Publié le 24 octobre 2018

ÉNERGIE

Total autorisé à explorer le pétrole guyanais… une nouvelle fois

Total et ses partenaires ont reçu l’autorisation de mener une campagne d’exploration pétrolière au large de la Guyane. La collectivité territoriale se réjouit des ressources à venir, tandis que des ONG dénoncent ce projet. Le juge de paix sera la géologie sachant que la première campagne de 2012 et 2013 avait été un échec.

Opération de Total en mer.
@Total

La question du pétrole guyanais est dans le débat public depuis presque 10 ans. Il resurgit aujourd’hui avec l’arrêté préfectoral qui permet au pétrolier français Total de mener un programme d’exploration au large de ce département d’outre-mer.
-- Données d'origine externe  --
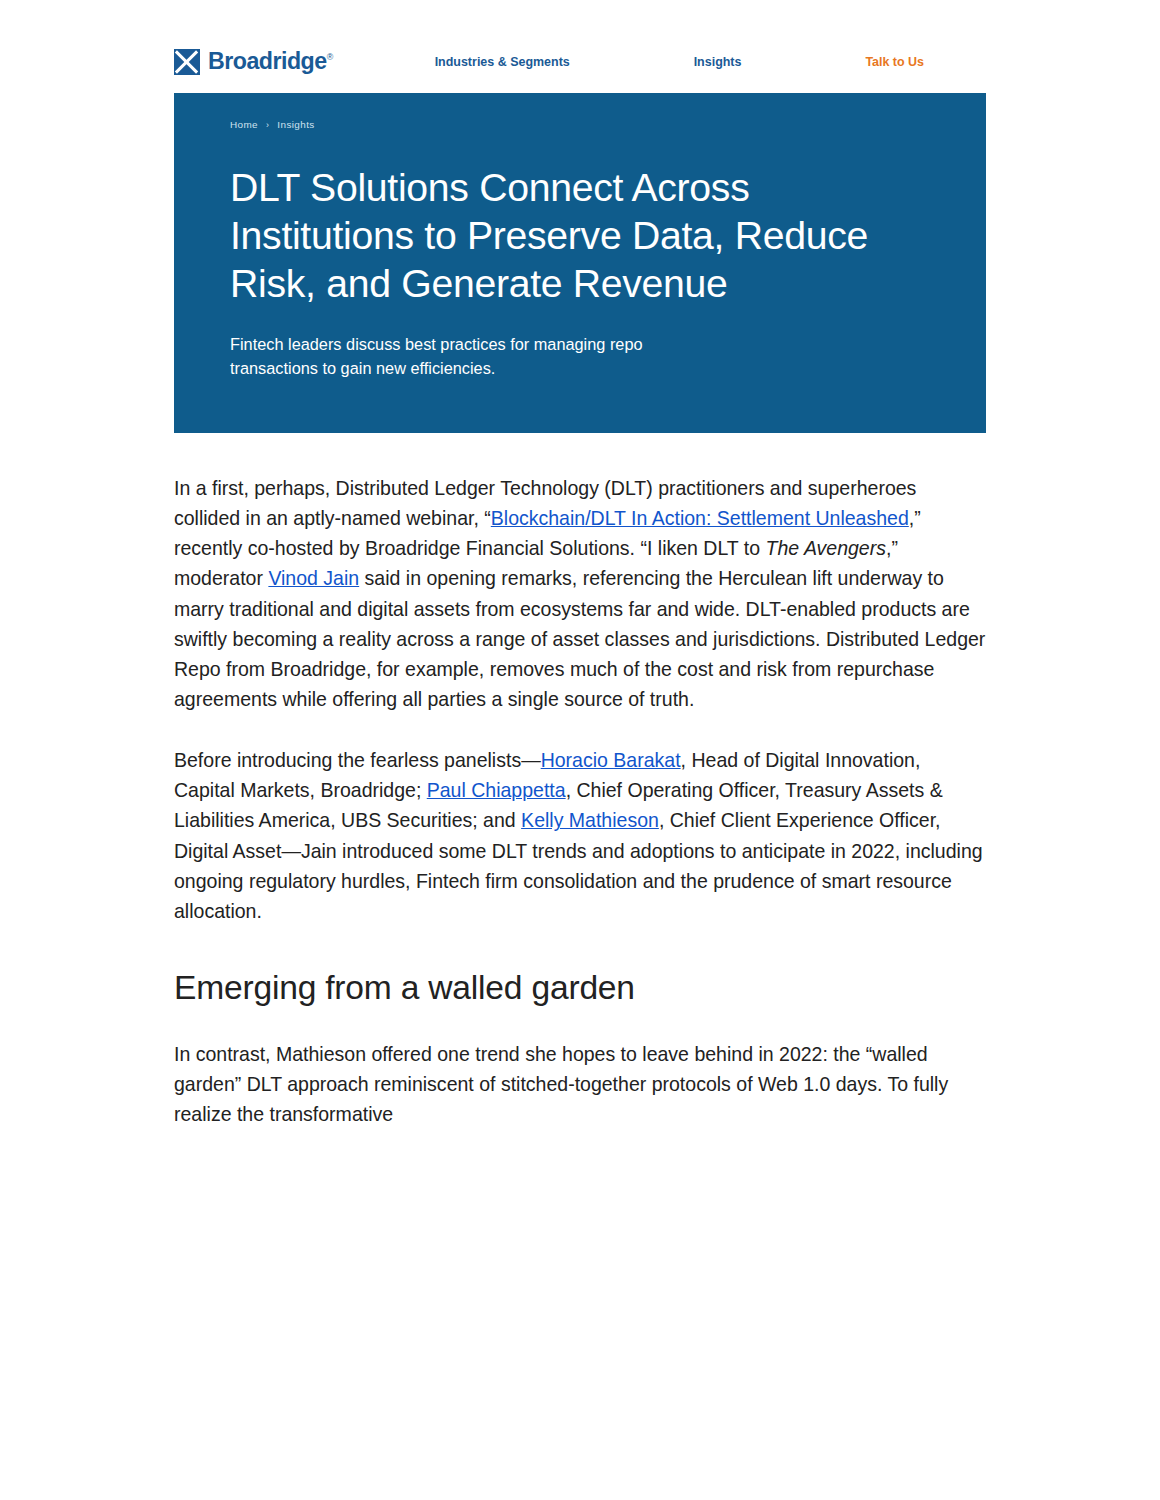Broadridge®
Industries & Segments Insights Talk to Us
Home›Insights
DLT Solutions Connect Across Institutions to Preserve Data, Reduce Risk, and Generate Revenue
Fintech leaders discuss best practices for managing repo transactions to gain new efficiencies.
In a first, perhaps, Distributed Ledger Technology (DLT) practitioners and superheroes collided in an aptly-named webinar, “Blockchain/DLT In Action: Settlement Unleashed,” recently co-hosted by Broadridge Financial Solutions. “I liken DLT to The Avengers,” moderator Vinod Jain said in opening remarks, referencing the Herculean lift underway to marry traditional and digital assets from ecosystems far and wide. DLT-enabled products are swiftly becoming a reality across a range of asset classes and jurisdictions. Distributed Ledger Repo from Broadridge, for example, removes much of the cost and risk from repurchase agreements while offering all parties a single source of truth.
Before introducing the fearless panelists—Horacio Barakat, Head of Digital Innovation, Capital Markets, Broadridge; Paul Chiappetta, Chief Operating Officer, Treasury Assets & Liabilities America, UBS Securities; and Kelly Mathieson, Chief Client Experience Officer, Digital Asset—Jain introduced some DLT trends and adoptions to anticipate in 2022, including ongoing regulatory hurdles, Fintech firm consolidation and the prudence of smart resource allocation.
Emerging from a walled garden
In contrast, Mathieson offered one trend she hopes to leave behind in 2022: the “walled garden” DLT approach reminiscent of stitched-together protocols of Web 1.0 days. To fully realize the transformative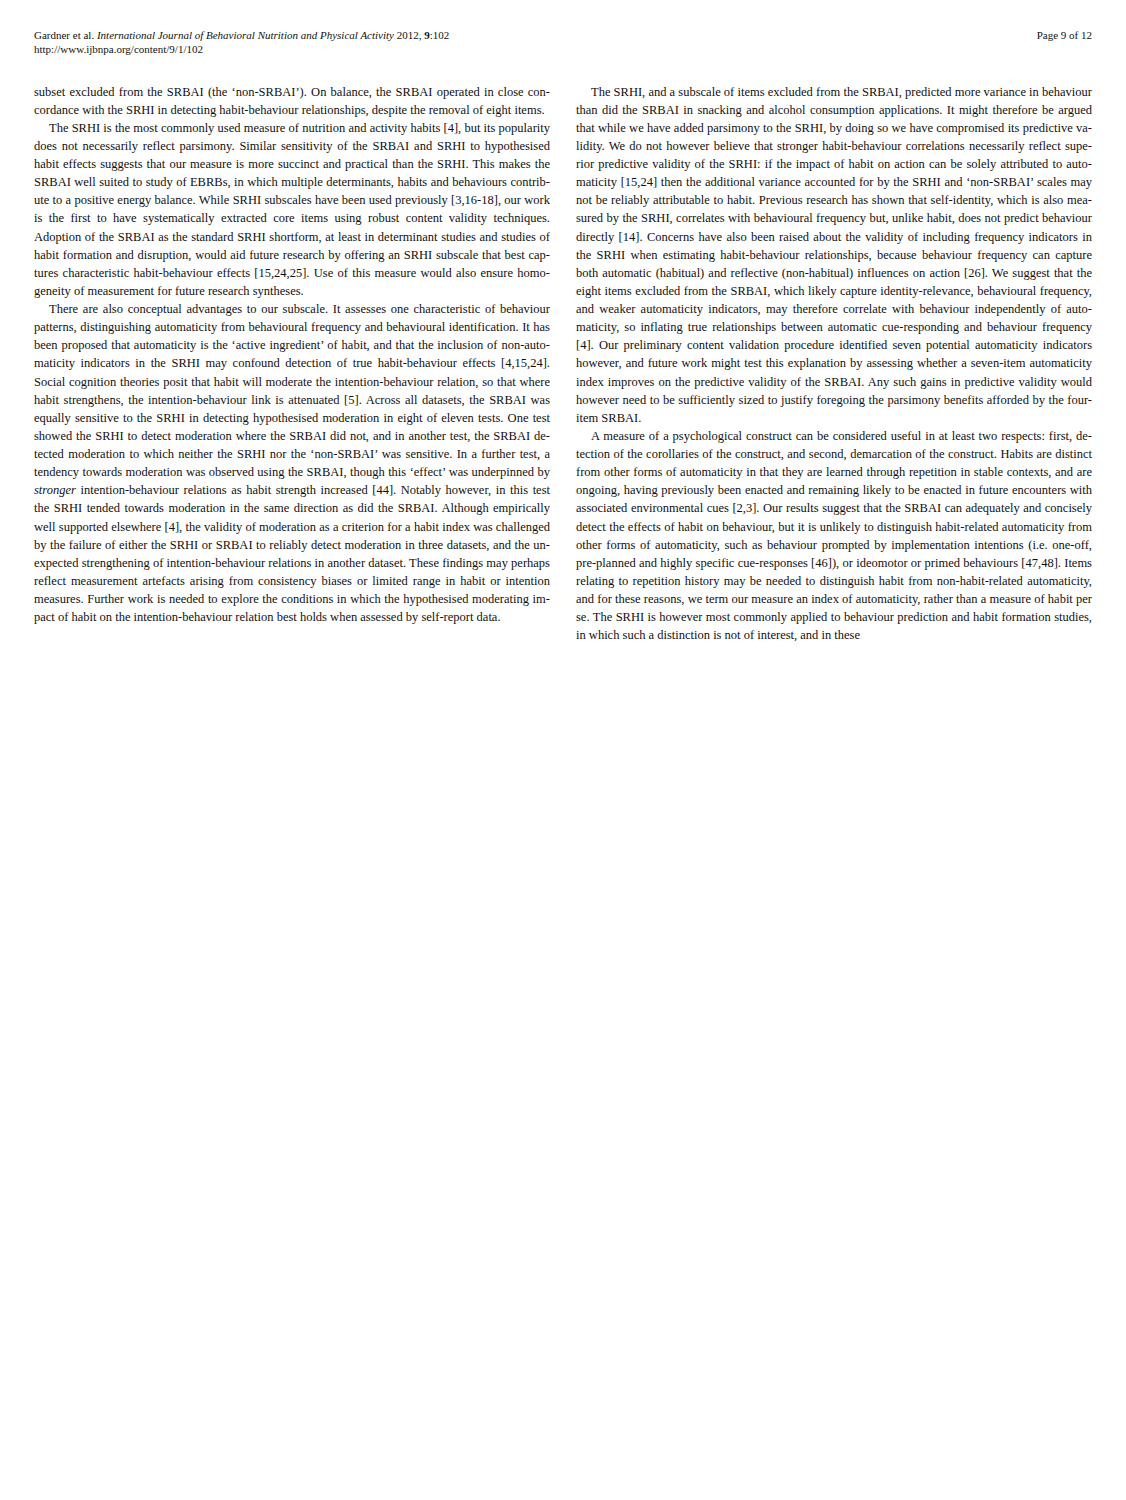Gardner et al. International Journal of Behavioral Nutrition and Physical Activity 2012, 9:102 http://www.ijbnpa.org/content/9/1/102
Page 9 of 12
subset excluded from the SRBAI (the ‘non-SRBAI’). On balance, the SRBAI operated in close concordance with the SRHI in detecting habit-behaviour relationships, despite the removal of eight items.
The SRHI is the most commonly used measure of nutrition and activity habits [4], but its popularity does not necessarily reflect parsimony. Similar sensitivity of the SRBAI and SRHI to hypothesised habit effects suggests that our measure is more succinct and practical than the SRHI. This makes the SRBAI well suited to study of EBRBs, in which multiple determinants, habits and behaviours contribute to a positive energy balance. While SRHI subscales have been used previously [3,16-18], our work is the first to have systematically extracted core items using robust content validity techniques. Adoption of the SRBAI as the standard SRHI shortform, at least in determinant studies and studies of habit formation and disruption, would aid future research by offering an SRHI subscale that best captures characteristic habit-behaviour effects [15,24,25]. Use of this measure would also ensure homogeneity of measurement for future research syntheses.
There are also conceptual advantages to our subscale. It assesses one characteristic of behaviour patterns, distinguishing automaticity from behavioural frequency and behavioural identification. It has been proposed that automaticity is the ‘active ingredient’ of habit, and that the inclusion of non-automaticity indicators in the SRHI may confound detection of true habit-behaviour effects [4,15,24]. Social cognition theories posit that habit will moderate the intention-behaviour relation, so that where habit strengthens, the intention-behaviour link is attenuated [5]. Across all datasets, the SRBAI was equally sensitive to the SRHI in detecting hypothesised moderation in eight of eleven tests. One test showed the SRHI to detect moderation where the SRBAI did not, and in another test, the SRBAI detected moderation to which neither the SRHI nor the ‘non-SRBAI’ was sensitive. In a further test, a tendency towards moderation was observed using the SRBAI, though this ‘effect’ was underpinned by stronger intention-behaviour relations as habit strength increased [44]. Notably however, in this test the SRHI tended towards moderation in the same direction as did the SRBAI. Although empirically well supported elsewhere [4], the validity of moderation as a criterion for a habit index was challenged by the failure of either the SRHI or SRBAI to reliably detect moderation in three datasets, and the unexpected strengthening of intention-behaviour relations in another dataset. These findings may perhaps reflect measurement artefacts arising from consistency biases or limited range in habit or intention measures. Further work is needed to explore the conditions in which the hypothesised moderating impact of habit on the intention-behaviour relation best holds when assessed by self-report data.
The SRHI, and a subscale of items excluded from the SRBAI, predicted more variance in behaviour than did the SRBAI in snacking and alcohol consumption applications. It might therefore be argued that while we have added parsimony to the SRHI, by doing so we have compromised its predictive validity. We do not however believe that stronger habit-behaviour correlations necessarily reflect superior predictive validity of the SRHI: if the impact of habit on action can be solely attributed to automaticity [15,24] then the additional variance accounted for by the SRHI and ‘non-SRBAI’ scales may not be reliably attributable to habit. Previous research has shown that self-identity, which is also measured by the SRHI, correlates with behavioural frequency but, unlike habit, does not predict behaviour directly [14]. Concerns have also been raised about the validity of including frequency indicators in the SRHI when estimating habit-behaviour relationships, because behaviour frequency can capture both automatic (habitual) and reflective (non-habitual) influences on action [26]. We suggest that the eight items excluded from the SRBAI, which likely capture identity-relevance, behavioural frequency, and weaker automaticity indicators, may therefore correlate with behaviour independently of automaticity, so inflating true relationships between automatic cue-responding and behaviour frequency [4]. Our preliminary content validation procedure identified seven potential automaticity indicators however, and future work might test this explanation by assessing whether a seven-item automaticity index improves on the predictive validity of the SRBAI. Any such gains in predictive validity would however need to be sufficiently sized to justify foregoing the parsimony benefits afforded by the four-item SRBAI.
A measure of a psychological construct can be considered useful in at least two respects: first, detection of the corollaries of the construct, and second, demarcation of the construct. Habits are distinct from other forms of automaticity in that they are learned through repetition in stable contexts, and are ongoing, having previously been enacted and remaining likely to be enacted in future encounters with associated environmental cues [2,3]. Our results suggest that the SRBAI can adequately and concisely detect the effects of habit on behaviour, but it is unlikely to distinguish habit-related automaticity from other forms of automaticity, such as behaviour prompted by implementation intentions (i.e. one-off, pre-planned and highly specific cue-responses [46]), or ideomotor or primed behaviours [47,48]. Items relating to repetition history may be needed to distinguish habit from non-habit-related automaticity, and for these reasons, we term our measure an index of automaticity, rather than a measure of habit per se. The SRHI is however most commonly applied to behaviour prediction and habit formation studies, in which such a distinction is not of interest, and in these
La collectivité territoriale de Guyane (CTG) se réjouit de cette décision.

La responsable des relations extérieures au sein de Total Exploration & Production Guyane Française a confirmé la signature de cet arrêté au site d'information local Guyaweb et ajouté que ledit arrêté du préfet ferait l'objet d'une publication ces prochains jours.

Selon sa demande, la société Total Exploration & Production Guyane française SAS vise dans un premier temps le forage d'un puits d'exploration dans la partie centrale du permis Guyane Maritime à partir de fin 2018, début 2019 et sur une période de quatre mois. La zone centrale n'a jamais, elle, été forée.

Enquête opposée

Cinq forages ont déjà eu lieu dans la partie sud-est des eaux guyanaises et tous se sont révélés infructueux. Les conditions d’exploitation ont été jugées non rentables par les industriels. Pourtant des études géologiques imaginaient jusqu’à un milliard de barils dans la zone, chiffre conforté par les riches ressources voisines au Suriname et au Brésil.

Du côté de Greenpeace, on s’insurge. "Moins d’un mois après la publication du rapport du Giec, la France autorise Total à forer en Guyane. Derrière les beaux discours, notre pays continue à privilégier les intérêts des industries les plus polluantes au détriment de l’intérêt général", juge Edina Ifticene, chargée de campagne Océans.

Sur place, le projet a donné lieu à une enquête publique réunissant 7 183 avis. 7 173 avis s'étaient montrés défavorables à ces forages en mer pour 8 avis non définis et 2 favorables.

La commission d'enquête a émis un avis favorable avec néanmoins trois recommandations : "remettre en activité la Commission de Suivi et de Concertation (CSC) sur le pétrole en Guyane", "établir un cahier des charges spécifique sur les procédures de rejet des boues dans l'océan et le traitement des boues toxiques" et "mettre en œuvre un contrôle effectif par l'autorité publique de ces rejets".

Trois conditions et 10 millions d’euros

La CTG, favorable aux travaux, rappelle que la signature de cet arrêté permet de concrétiser un accord de partenariat avec "le groupe pétrolier qui fixe la mobilisation de 10 millions d'euros par ce dernier au profit de l'économie locale", accord qui était subordonné "à l'autorisation du projet de forage".

Le 20 décembre dernier, le Parlement a voté la loi Hydrocarbures de Nicolas Hulot, ancien ministre de la Transition écologique. Elle prévoit d'amorcer la sortie progressive de la production de pétrole et de gaz, en n'attribuant plus de nouveaux permis d'exploration dès maintenant et en ne prolongeant pas les concessions existantes au-delà de 2040. La demande de Total est toutefois antérieure à cette loi.

La France n'a jamais été grand producteur : 815 000 tonnes de pétrole par an, essentiellement dans les bassins parisien et aquitain, soit 1 % de la consommation nationale. Pour le gaz, le pays produit environ 2 % de ses besoins.

Hasard du calendrier, cette annonce intervient juste après une interpellation de Total sur son devoir de vigilance sur le climat. Les maires de plusieurs villes françaises et des ONG ont demandé mardi 23 octobre au groupe français d'agir pour limiter le réchauffement climatique à 1,5°. Faute de quoi ils pourraient l'attaquer en justice.